_What this exercise asks_:
A - Copy the passage of the article on Uber and Lyft driver pay from "It’s hard to" to "consumer price index)." word for word.
B - Write a continuation of the article on Uber and Lyft driver pay that picks up after its final sentence.

The city Taxi and Limousine Commission will hold a hearing on Feb. 5 to consider proposals that would raise pay for Uber and Lyft drivers and deal with the egregious company practice of “locking out” drivers. By blocking drivers’ use of the company apps, lock outs prevent drivers from earning a living and being able to pay for the vehicles the companies require them to buy or rent to transport passengers.
It’s hard to think of a more cynical labor practice that flaunts corporate power over workers. In effect, the companies are saying to drivers, “you have to buy the capital needed to make our business model work, and by the way, we’ll let you know when it’s convenient for us to let you work.” So much for flexible gig work.
Anticipating the TLC proposals, Uber, which commands three-fourths of the city’s ride-dispatch market, has been pushing to cut driver pay. Uber argues that its drivers earn more than the starting pay for city emergency medical technicians, and that driver pay rose by 20% over the past five years (the same as the increase in the area consumer price index).
There’s no question that EMTs are underpaid but the Uber pay comparison severely low-balled driver expenses and ignores the fact that EMT pay rises with years of experience (Uber pay doesn’t) and EMTs have employer-paid family health insurance and pensions. As independent contractors, Uber and Lyft drivers have no employer-funded benefits, and drivers have to shoulder the employer’s payroll tax share.
Before the TLC instituted the minimum pay standard in 2019 three-quarters of Uber and Lyft drivers were paid below the minimum wage. The TLC pay standard smartly included an annual consumer price index adjustment, something that lawmakers short-sightedly left out of New York’s minimum wage law until 2023.
Even though the driver pay standard kept up with inflation from 2019-24, Uber claims that rising driver pay bumps cause passenger fares to rise. From the second half of 2019, the first year of the pay standard, to the second half of 2021 as the city was emerging from the pandemic, per trip passenger fares and driver pay (including bonuses) rose in tandem, with Uber’s take rising 10% faster.
However, over the next two years from the second half of 2021 to the second half of 2023, passenger fares rose by 14% while driver pay per trip was flat. On the other hand, Uber’s share of the passenger fare (which Uber calls its “take,” the source of its profits), soared by 128%. Average fares rose by $3.14 with all of that going into Uber’s pocket and not a cent going to drivers.

_Dataset entries_:
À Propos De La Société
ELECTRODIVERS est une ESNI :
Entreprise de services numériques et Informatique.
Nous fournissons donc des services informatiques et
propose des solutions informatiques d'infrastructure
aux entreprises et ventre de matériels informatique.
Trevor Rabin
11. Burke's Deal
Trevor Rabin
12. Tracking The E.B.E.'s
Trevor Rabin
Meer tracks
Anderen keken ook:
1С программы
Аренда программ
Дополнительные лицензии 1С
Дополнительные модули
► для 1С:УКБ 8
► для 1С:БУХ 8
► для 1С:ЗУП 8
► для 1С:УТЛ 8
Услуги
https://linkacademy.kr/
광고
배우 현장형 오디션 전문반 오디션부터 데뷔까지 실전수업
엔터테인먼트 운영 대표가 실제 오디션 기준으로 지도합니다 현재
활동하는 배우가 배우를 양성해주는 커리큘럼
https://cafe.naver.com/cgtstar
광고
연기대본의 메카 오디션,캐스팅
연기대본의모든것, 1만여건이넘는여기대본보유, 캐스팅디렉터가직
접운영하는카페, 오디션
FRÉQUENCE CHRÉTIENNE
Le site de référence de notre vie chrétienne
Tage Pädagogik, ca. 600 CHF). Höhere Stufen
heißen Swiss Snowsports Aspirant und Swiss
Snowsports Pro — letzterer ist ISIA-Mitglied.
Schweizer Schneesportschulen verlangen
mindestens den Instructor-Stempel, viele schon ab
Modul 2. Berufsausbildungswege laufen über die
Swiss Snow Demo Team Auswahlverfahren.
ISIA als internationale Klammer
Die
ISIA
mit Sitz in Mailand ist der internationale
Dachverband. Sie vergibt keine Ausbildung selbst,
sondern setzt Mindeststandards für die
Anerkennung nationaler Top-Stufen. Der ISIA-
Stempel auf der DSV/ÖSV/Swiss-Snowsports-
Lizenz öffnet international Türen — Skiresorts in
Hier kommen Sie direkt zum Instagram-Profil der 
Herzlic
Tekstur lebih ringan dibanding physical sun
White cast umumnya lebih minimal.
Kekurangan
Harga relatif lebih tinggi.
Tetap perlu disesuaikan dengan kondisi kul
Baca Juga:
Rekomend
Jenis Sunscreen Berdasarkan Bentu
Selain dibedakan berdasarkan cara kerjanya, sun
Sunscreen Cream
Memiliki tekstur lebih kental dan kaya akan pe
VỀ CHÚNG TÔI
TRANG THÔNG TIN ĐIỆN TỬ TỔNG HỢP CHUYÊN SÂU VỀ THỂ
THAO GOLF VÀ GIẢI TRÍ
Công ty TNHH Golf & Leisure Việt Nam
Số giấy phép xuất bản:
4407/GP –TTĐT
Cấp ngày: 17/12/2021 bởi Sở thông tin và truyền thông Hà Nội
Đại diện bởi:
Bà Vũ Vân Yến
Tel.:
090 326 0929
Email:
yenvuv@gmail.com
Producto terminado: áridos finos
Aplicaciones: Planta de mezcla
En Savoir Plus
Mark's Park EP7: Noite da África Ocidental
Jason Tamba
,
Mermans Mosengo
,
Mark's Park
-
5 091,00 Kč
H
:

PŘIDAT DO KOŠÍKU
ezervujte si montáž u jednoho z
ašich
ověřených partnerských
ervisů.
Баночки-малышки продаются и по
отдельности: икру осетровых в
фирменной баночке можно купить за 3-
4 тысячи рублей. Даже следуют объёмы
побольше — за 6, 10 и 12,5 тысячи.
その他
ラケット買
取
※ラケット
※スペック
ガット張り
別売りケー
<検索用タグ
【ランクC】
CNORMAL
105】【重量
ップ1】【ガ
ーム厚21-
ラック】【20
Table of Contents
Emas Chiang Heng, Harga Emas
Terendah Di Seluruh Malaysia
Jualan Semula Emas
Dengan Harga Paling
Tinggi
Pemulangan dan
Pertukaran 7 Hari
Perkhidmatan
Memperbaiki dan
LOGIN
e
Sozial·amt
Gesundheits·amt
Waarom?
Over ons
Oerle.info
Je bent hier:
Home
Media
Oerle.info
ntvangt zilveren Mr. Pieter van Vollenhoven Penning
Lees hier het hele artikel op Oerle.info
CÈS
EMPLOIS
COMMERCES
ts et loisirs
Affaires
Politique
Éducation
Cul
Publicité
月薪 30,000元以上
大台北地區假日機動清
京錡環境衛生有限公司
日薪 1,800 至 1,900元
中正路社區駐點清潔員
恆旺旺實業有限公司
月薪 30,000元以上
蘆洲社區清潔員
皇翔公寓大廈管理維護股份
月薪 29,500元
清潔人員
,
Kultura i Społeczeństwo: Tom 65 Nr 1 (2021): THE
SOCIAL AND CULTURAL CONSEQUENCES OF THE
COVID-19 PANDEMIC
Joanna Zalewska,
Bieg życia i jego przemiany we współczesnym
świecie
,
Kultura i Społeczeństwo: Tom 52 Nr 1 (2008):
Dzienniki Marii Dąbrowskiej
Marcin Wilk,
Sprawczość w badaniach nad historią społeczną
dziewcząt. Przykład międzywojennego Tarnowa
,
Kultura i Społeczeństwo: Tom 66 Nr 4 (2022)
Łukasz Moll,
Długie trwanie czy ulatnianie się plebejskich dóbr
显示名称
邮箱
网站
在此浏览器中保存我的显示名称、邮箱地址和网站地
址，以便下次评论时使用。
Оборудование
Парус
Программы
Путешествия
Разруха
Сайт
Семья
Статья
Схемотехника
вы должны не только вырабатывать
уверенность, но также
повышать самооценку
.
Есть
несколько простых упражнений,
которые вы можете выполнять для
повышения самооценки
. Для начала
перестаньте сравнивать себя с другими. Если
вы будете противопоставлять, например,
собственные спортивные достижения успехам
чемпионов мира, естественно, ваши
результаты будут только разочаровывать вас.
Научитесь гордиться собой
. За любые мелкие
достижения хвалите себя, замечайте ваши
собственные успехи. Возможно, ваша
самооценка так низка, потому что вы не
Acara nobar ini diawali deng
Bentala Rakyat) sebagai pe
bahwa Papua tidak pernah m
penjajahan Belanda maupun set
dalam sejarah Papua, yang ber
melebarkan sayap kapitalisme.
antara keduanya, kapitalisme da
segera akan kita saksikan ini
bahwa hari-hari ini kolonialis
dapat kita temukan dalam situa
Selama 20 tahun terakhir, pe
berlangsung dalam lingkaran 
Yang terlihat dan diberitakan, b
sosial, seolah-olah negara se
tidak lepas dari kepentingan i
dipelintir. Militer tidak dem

_Results in order_:
A -
It’s hard to think of a more cynical labor practice that flaunts corporate power over workers. In effect, the companies are saying to drivers, “you have to buy the capital needed to make our business model work, and by the way, we’ll let you know when it’s convenient for us to let you work.” So much for flexible gig work.
Anticipating the TLC proposals, Uber, which commands three-fourths of the city’s ride-dispatch market, has been pushing to cut driver pay. Uber argues that its drivers earn more than the starting pay for city emergency medical technicians, and that driver pay rose by 20% over the past five years (the same as the increase in the area consumer price index).

B -
Uber, not the TLC, sets ride-dispatch passenger fares. If Uber is concerned that rising fares are discouraging passengers, it has wide latitude to lower its take.
Uber’s secret is that once it has attracted more than enough drivers to its platform to meet passenger demand for rides, it reduces cash incentives and pushes driver pay down to the minimum. An excess number of drivers relative to ride demand reduces driver earnings opportunities. Only Uber controls the number of drivers on its platform. It is in a position to responsibly regulate access to its platform to maintain driver earnings, but it hasn’t done that. It resorted to locking out drivers when faced with the possibility of the TLC resetting driver pay (upward) when utilization rates fell.
The purpose of having average utilization — the portion of a driver’s working time with a passenger in the car — in the TLC pay formula was to compel the companies to responsibly regulate the supply of drivers to ensure they have access to a sufficient number of ride offers. If utilization went up, driver pay per trip would decline but without reducing total driver pay since trips per driver would rise. But if utilization falls, then driver pay per trip would rise as rides per driver declines.
Uber and Lyft onboarded too many drivers, pushing down utilization and then blamed the TLC when they locked drivers out.
The TLC put utilization in the pay standard to ensure that drivers would be paid for all of their working time, a principle Uber’s CEO Dara Khosrowshahi understands since he recently told the Wall Street Journal, “for drivers, time is money.” The new TLC rules are just the latest iteration in New York City’s global leadership role in regulating gig work.
Parrott is a senior advisor and senior fellow at Center for New York City Affairs at The New School.